(Data excerpts)
════════════════
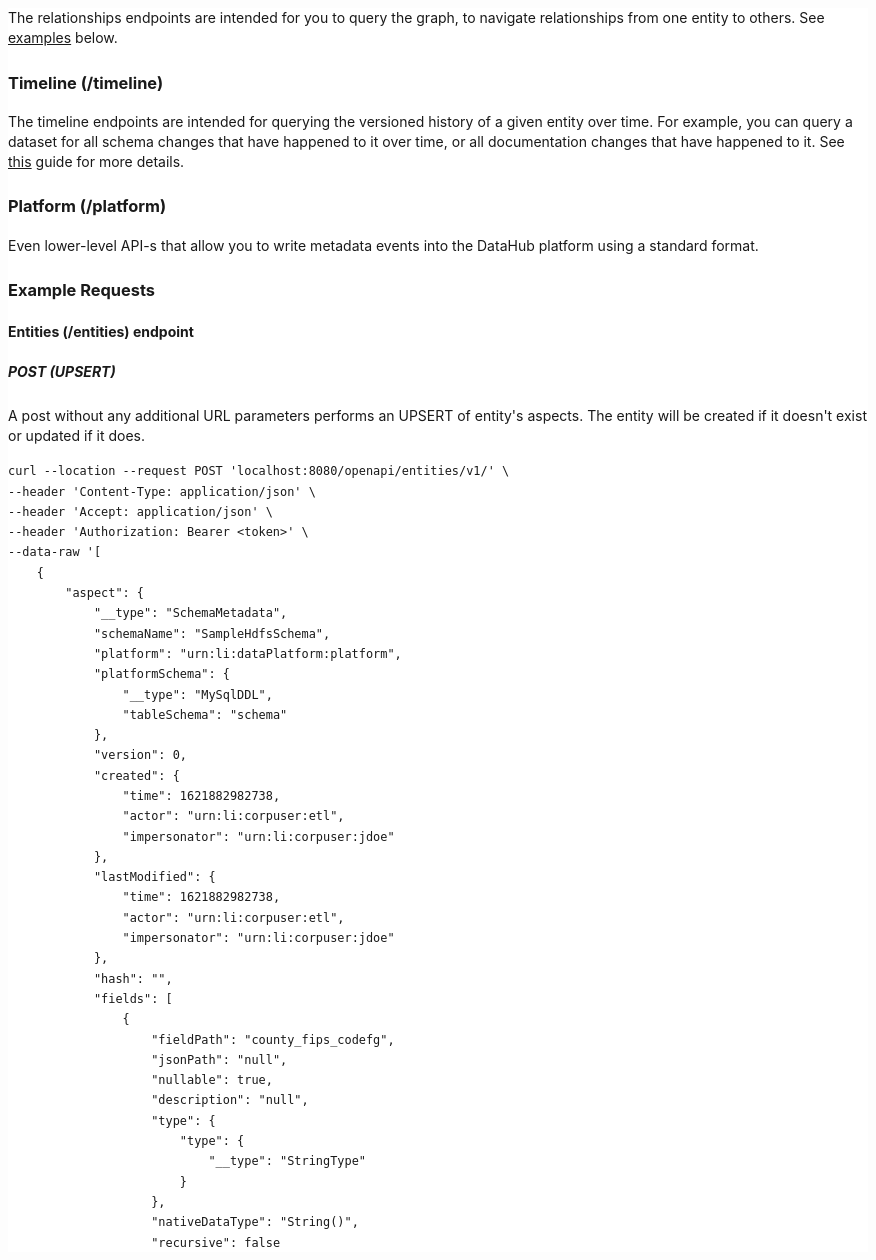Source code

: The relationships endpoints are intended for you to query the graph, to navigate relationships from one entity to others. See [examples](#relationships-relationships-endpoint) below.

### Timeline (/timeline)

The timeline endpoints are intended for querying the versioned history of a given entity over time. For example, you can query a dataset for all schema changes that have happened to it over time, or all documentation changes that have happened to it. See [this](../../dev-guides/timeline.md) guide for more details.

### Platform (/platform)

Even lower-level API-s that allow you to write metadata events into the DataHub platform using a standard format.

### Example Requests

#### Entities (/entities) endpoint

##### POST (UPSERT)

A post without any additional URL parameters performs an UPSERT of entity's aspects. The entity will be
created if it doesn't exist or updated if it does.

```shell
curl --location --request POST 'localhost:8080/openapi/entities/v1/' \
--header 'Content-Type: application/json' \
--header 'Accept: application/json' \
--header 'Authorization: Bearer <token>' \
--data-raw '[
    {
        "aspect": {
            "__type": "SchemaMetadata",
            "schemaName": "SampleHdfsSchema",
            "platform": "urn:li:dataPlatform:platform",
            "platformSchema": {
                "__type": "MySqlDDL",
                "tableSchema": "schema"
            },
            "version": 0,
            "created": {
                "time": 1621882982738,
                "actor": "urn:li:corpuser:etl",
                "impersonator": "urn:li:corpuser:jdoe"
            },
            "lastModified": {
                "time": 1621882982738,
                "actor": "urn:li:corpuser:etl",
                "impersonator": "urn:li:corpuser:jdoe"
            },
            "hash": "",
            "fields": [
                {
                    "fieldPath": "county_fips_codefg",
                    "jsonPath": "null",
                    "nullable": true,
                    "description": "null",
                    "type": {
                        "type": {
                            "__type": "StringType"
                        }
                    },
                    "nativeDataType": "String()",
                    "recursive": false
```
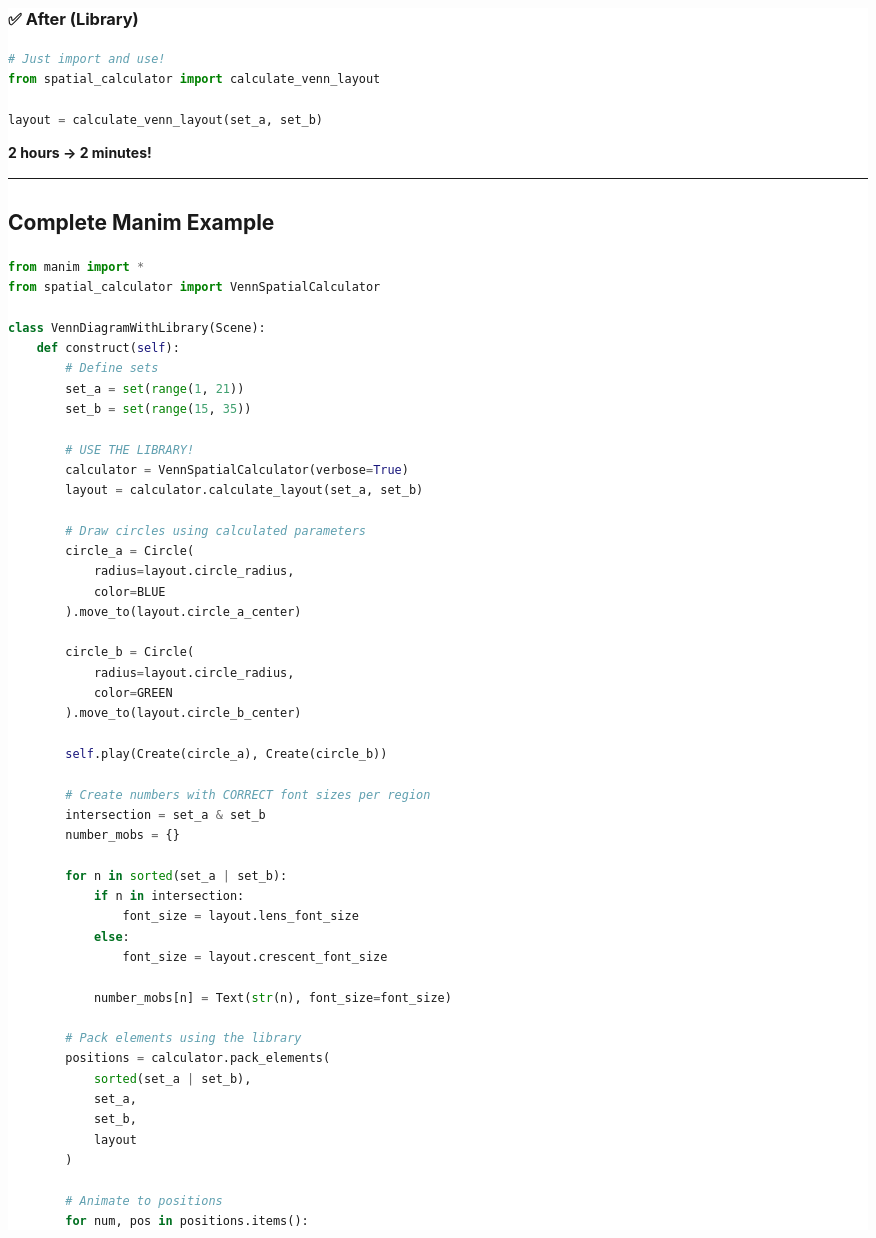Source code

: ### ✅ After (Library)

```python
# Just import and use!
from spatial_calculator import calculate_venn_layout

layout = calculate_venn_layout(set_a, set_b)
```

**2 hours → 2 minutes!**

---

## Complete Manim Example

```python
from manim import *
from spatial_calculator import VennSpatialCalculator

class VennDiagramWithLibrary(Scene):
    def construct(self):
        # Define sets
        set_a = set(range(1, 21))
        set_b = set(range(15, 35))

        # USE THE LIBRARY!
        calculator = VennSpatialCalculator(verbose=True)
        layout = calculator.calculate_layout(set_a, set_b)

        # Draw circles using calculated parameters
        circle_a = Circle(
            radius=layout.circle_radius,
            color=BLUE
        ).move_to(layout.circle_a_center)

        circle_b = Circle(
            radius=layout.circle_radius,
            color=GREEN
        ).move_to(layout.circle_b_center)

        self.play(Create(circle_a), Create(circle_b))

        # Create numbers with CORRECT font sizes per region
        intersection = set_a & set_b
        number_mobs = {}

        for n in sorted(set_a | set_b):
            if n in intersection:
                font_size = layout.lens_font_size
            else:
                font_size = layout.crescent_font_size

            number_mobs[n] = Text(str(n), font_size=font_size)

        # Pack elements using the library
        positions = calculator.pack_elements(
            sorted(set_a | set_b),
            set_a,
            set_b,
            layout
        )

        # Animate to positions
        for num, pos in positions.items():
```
════════════════
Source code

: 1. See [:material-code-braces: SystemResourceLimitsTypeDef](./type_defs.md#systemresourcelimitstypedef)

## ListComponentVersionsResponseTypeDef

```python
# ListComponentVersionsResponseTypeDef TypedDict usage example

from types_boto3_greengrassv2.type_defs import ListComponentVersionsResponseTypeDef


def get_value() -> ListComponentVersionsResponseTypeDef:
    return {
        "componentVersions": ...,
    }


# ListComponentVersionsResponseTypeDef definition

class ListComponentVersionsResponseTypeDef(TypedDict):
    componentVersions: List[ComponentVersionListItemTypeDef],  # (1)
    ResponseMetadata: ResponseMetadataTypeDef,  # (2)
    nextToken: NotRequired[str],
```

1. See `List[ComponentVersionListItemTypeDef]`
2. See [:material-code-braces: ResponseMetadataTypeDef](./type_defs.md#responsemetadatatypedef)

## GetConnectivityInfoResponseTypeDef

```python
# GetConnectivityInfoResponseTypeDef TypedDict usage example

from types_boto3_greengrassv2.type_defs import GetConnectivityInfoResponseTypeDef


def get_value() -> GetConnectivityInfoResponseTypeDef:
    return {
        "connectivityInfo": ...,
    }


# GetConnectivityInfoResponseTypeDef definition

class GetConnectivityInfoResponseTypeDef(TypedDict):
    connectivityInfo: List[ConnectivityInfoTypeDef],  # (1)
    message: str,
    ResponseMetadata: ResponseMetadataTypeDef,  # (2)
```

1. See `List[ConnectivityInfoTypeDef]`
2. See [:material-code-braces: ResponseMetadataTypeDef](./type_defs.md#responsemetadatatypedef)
════════════════
DIRECTIONS: Once each line with "class" in the entries is counted, state the total and nothing else.

RESULT FOR THIS EXERCISE: 3